Did The Business Press Fail You In Regard To The Credit Card Industry?

The Columbia Journalism Review, a respected publication, certainly thinks the press failed you. It reports that the business press missed a body of work, compiled by nonprofit groups, academics, documentarians, and others, that marshaled data to make visible a dramatic qualitative and quantitative shift in the relationship between the credit-card industry and its customers that does not benefit the consumer. That is that the credit-card exchange has shifted from a lending and underwriting paradigm to a sales paradigm involving penalties, fees, and default interest. Rates that were illegal a generation ago are no longer regrettable outcomes to be avoided but central to the business model. A business model that centers on a besieged American middle class caught in an iron vice of stagnating incomes; shrinking disposable income; rising costs for health care, housing, and education; usurious and rapacious practices of the credit-card industry; a growing, consolidating, and increasingly sophisticated debt-collection industry; and, to add insult to injury, a new bankruptcy law that closes the courthouse door to formerly eligible debtors. And, this view is supported by credible, anecdotal and aggregate data and happens also to be true.

Do you not think it would have been helpful if the press had been doing their job and informing people of this before the credit card charges were made? I do.

The review does not argue that the business press completely ignored the trend, but those stories simply did not come close to reflecting the dramatic reordering of a marketplace. Also, the business press centered its attention on reporting on the financial performance, strategies, and intramural competition of corporate actors and of profiling their leaders instead of the consumer. Although this type of coverage is also necessary it made the business press in hindsight look out of touch.

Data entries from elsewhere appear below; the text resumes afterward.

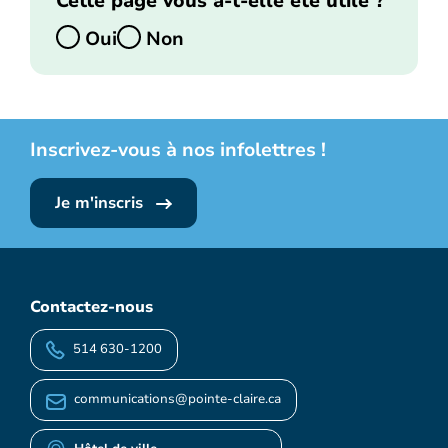
Cette page vous a-t-elle été utile ?
Oui
Non
Inscrivez-vous à nos infolettres !
Je m'inscris
Contactez-nous
514 630-1200
communications@pointe-claire.ca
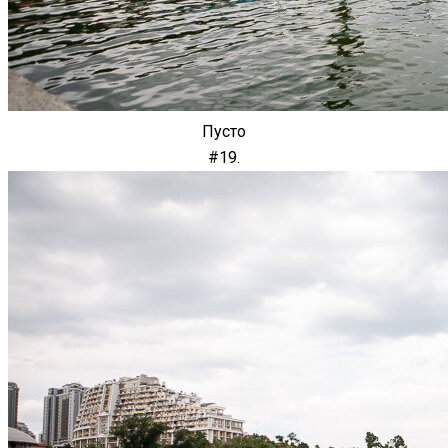
Пусто
#19.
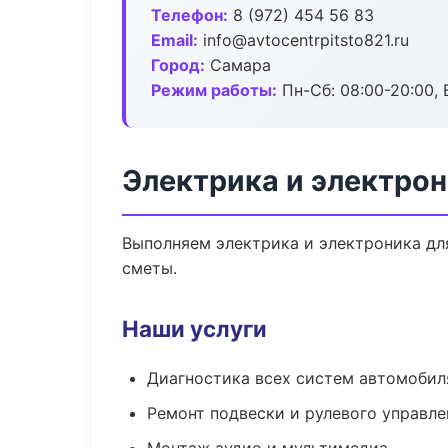
Телефон:
8 (972) 454 56 83
Email:
info@avtocentrpitsto821.ru
Город:
Самара
Режим работы:
Пн-Сб: 08:00-20:00, В
Электрика и электрон
Выполняем электрика и электроника дл
сметы.
Наши услуги
Диагностика всех систем автомобил
Ремонт подвески и рулевого управле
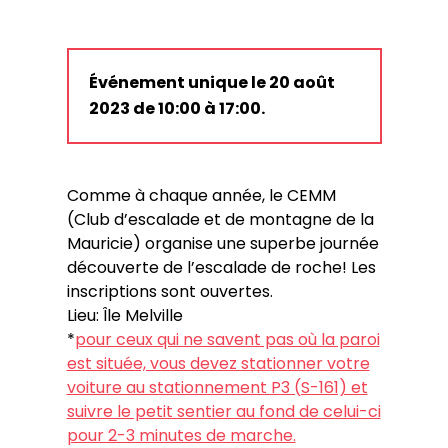
Événement unique le 20 août
2023 de 10:00 à 17:00.
Comme à chaque année, le CEMM
(Club d’escalade et de montagne de la
Mauricie) organise une superbe journée
découverte de l’escalade de roche! Les
inscriptions sont ouvertes.
Lieu: Île Melville
*
pour ceux qui ne savent pas où la paroi
est située, vous devez stationner votre
voiture au stationnement P3 (S-161) et
suivre le petit sentier au fond de celui-ci
pour 2-3 minutes de marche.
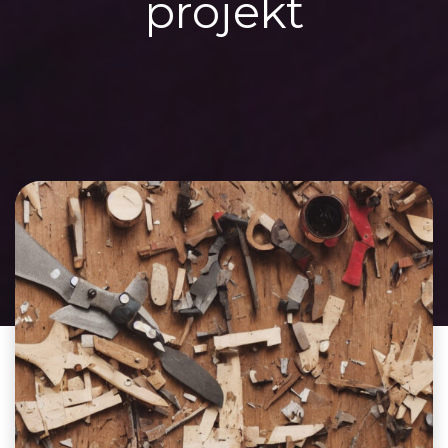
projekt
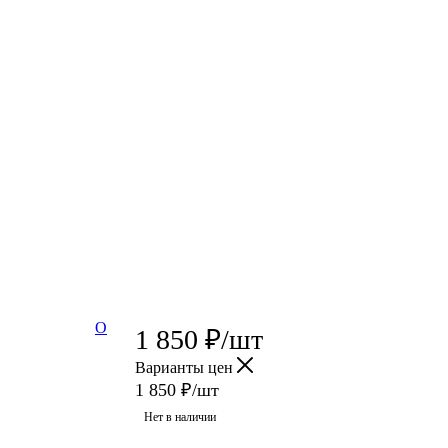
О
1 850
₽
/шт
Варианты цен
1 850
₽
/шт
Нет в наличии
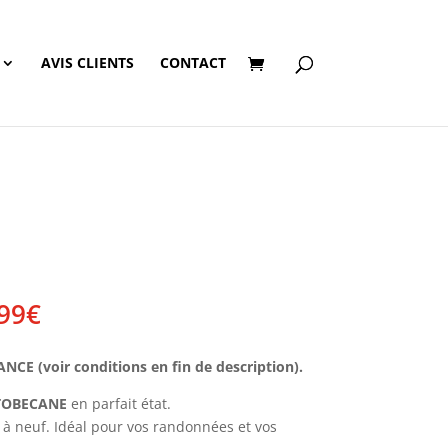
AVIS CLIENTS
CONTACT
Plage
99
€
de
prix :
E (voir conditions en fin de description).
210,00€
à
OBECANE
en parfait état.
219,99€
 neuf. Idéal pour vos randonnées et vos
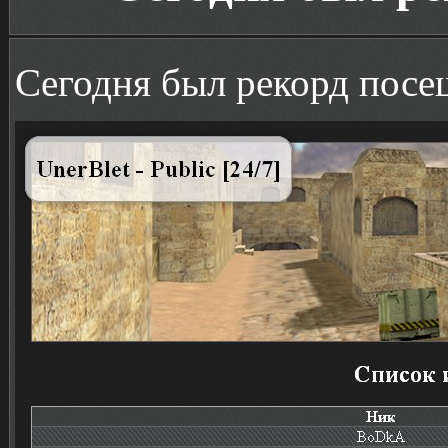
Сегодня был рекорд посе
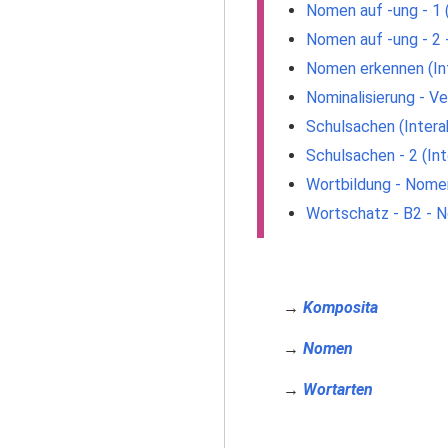
Nomen auf -ung - 1 
Nomen auf -ung - 2 
Nomen erkennen (In
Nominalisierung - V
Schulsachen (Intera
Schulsachen - 2 (In
Wortbildung - Nomen 
Wortschatz - B2 - N
→
Komposita
→
Nomen
→
Wortarten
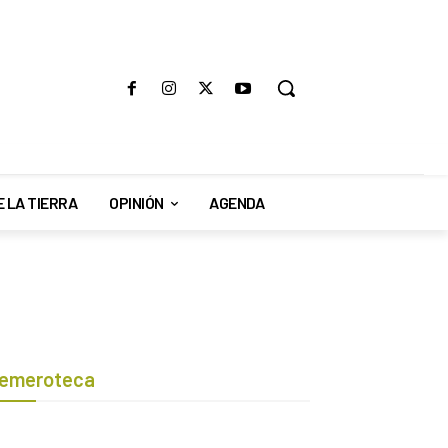
E LA TIERRA
OPINIÓN
AGENDA
emeroteca
Botón de búsqueda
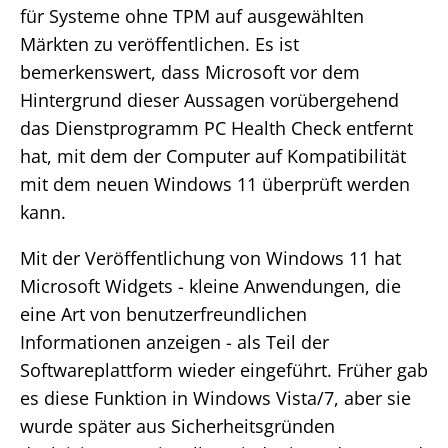
für Systeme ohne TPM auf ausgewählten
Märkten zu veröffentlichen. Es ist
bemerkenswert, dass Microsoft vor dem
Hintergrund dieser Aussagen vorübergehend
das Dienstprogramm PC Health Check entfernt
hat, mit dem der Computer auf Kompatibilität
mit dem neuen Windows 11 überprüft werden
kann.
Mit der Veröffentlichung von Windows 11 hat
Microsoft Widgets - kleine Anwendungen, die
eine Art von benutzerfreundlichen
Informationen anzeigen - als Teil der
Softwareplattform wieder eingeführt. Früher gab
es diese Funktion in Windows Vista/7, aber sie
wurde später aus Sicherheitsgründen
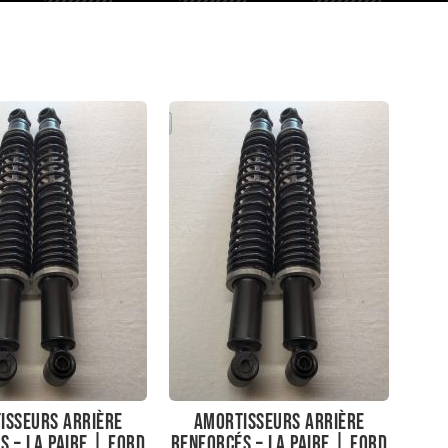
isseurs arrière
Amortisseurs arrière
s – La paire | Ford
renforcés – La paire | Ford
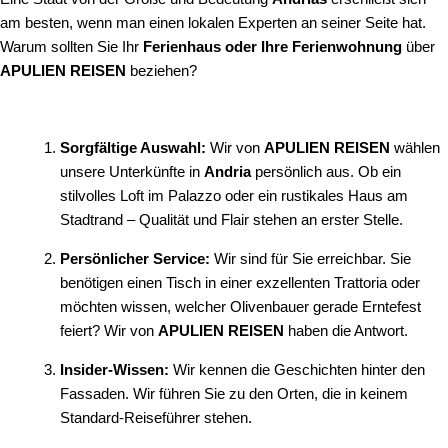
am besten, wenn man einen lokalen Experten an seiner Seite hat.
Warum sollten Sie Ihr
Ferienhaus oder Ihre Ferienwohnung
über
APULIEN REISEN
beziehen?
Sorgfältige Auswahl:
Wir von
APULIEN REISEN
wählen
unsere Unterkünfte in
Andria
persönlich aus. Ob ein
stilvolles Loft im Palazzo oder ein rustikales Haus am
Stadtrand – Qualität und Flair stehen an erster Stelle.
Persönlicher Service:
Wir sind für Sie erreichbar. Sie
benötigen einen Tisch in einer exzellenten Trattoria oder
möchten wissen, welcher Olivenbauer gerade Erntefest
feiert? Wir von
APULIEN REISEN
haben die Antwort.
Insider-Wissen:
Wir kennen die Geschichten hinter den
Fassaden. Wir führen Sie zu den Orten, die in keinem
Standard-Reiseführer stehen.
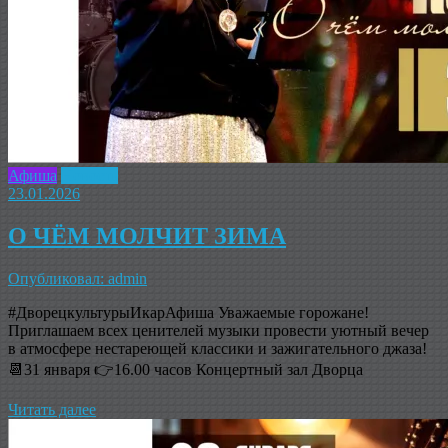
Афиша
Новость
23.01.2026
О ЧЁМ МОЛЧИТ ЗИМА
Опубликовал: admin
#ДворецкультурыИкарАфиша Уважаемые горожане!
Приглашаем всех ценителей музыки провести уютный вечер
в атмосфере нестареющей классики и зажигательного джаза!
📆31 января 👉16.00 часов Концертный зал Дворца
Читать далее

Maybe it was a matter of emphasis, but the credit-card and general consumer-credit industry radical shift in a few year period left news organizations unprepared when the reckoning came.

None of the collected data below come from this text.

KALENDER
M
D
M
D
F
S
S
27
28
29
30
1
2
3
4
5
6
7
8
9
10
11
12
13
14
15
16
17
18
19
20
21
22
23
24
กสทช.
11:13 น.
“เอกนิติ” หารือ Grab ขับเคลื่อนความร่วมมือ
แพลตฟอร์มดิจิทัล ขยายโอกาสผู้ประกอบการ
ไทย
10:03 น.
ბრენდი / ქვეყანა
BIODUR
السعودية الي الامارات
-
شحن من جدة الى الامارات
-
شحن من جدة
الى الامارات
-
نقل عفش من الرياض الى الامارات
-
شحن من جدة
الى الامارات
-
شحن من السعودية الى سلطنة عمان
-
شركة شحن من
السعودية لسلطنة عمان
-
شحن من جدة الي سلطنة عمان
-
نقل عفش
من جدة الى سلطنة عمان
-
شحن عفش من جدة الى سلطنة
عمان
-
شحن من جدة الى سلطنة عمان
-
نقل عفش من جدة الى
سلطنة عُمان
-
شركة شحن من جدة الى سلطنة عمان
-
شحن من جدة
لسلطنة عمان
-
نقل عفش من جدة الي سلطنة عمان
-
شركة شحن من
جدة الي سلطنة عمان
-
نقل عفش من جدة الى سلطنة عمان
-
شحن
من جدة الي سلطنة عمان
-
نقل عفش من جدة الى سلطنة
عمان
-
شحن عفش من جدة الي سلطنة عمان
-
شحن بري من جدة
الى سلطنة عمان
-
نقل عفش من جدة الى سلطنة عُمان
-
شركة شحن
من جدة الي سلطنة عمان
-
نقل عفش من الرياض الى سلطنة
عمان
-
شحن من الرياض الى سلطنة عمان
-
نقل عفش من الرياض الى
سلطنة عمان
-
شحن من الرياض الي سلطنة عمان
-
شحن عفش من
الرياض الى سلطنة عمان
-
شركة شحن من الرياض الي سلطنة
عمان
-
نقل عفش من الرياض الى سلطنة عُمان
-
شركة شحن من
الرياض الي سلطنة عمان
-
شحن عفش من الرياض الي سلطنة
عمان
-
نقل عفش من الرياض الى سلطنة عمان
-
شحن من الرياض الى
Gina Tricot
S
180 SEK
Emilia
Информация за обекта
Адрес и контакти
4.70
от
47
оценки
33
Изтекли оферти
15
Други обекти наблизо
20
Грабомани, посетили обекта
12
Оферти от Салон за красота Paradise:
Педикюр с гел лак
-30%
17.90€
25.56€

Part of this included bankruptcy reform, which was intended to restrict many of those who did not know of the change in practices to escape what was not adequately disclosed to them.

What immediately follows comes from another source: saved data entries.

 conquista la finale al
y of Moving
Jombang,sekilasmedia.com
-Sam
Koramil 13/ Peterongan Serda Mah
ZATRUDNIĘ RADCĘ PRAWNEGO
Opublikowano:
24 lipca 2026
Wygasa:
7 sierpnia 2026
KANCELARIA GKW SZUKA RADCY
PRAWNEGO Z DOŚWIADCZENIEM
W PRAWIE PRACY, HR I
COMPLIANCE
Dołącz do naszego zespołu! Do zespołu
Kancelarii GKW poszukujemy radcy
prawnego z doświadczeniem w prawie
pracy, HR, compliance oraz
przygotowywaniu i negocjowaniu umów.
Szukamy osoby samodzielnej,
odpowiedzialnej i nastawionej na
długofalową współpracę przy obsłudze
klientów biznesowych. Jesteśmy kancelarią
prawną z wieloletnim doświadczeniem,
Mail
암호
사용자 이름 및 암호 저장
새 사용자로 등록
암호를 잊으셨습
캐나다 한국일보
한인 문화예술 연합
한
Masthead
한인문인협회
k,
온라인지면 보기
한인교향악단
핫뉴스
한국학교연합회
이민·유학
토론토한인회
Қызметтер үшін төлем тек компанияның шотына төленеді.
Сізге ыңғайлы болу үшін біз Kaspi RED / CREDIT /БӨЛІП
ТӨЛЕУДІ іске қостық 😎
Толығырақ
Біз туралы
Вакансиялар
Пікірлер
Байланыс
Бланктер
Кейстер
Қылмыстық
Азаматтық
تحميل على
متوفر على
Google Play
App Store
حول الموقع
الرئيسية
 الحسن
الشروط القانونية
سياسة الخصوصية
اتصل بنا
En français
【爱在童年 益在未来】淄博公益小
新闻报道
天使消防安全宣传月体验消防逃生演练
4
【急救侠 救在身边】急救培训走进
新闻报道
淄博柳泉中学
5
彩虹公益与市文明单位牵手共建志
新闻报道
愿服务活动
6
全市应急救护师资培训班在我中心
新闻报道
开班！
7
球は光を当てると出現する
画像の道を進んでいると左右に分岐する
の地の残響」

The credit card industry encouraged American’s to sue their cards as a type of “plastic safety net”, and they did so with no reasonable regulatory oversight, or the oversight of the press.

This has resulted in the following:

• Americans’ credit-card debt now stands at $900 billion, up 9,000 percent from $10 billion in 1968, adjusted for inflation.

• It rose by a third in the five years ended in 2006, even during a housing and stock market boom, and as consumers shifted card debt to home-equity lines.

• Low and middle-income Americans average $8,650 in credit-card debt.

• The percentage of families that pay more than 10 percent of their income on credit-card payments rose to 23 percent in 2004, from 13.5 percent in 1989.

The repercussions of the plastic safety-net are evident in the bankruptcy data:

• Bankruptcies tripled between 1989 and 2004, to 1.8 million.

• For the first time in 2004, more people went bankrupt than were divorced or were diagnosed with cancer or graduated from college.

• For every household that files for bankruptcy, another ten would have benefited economically from doing so.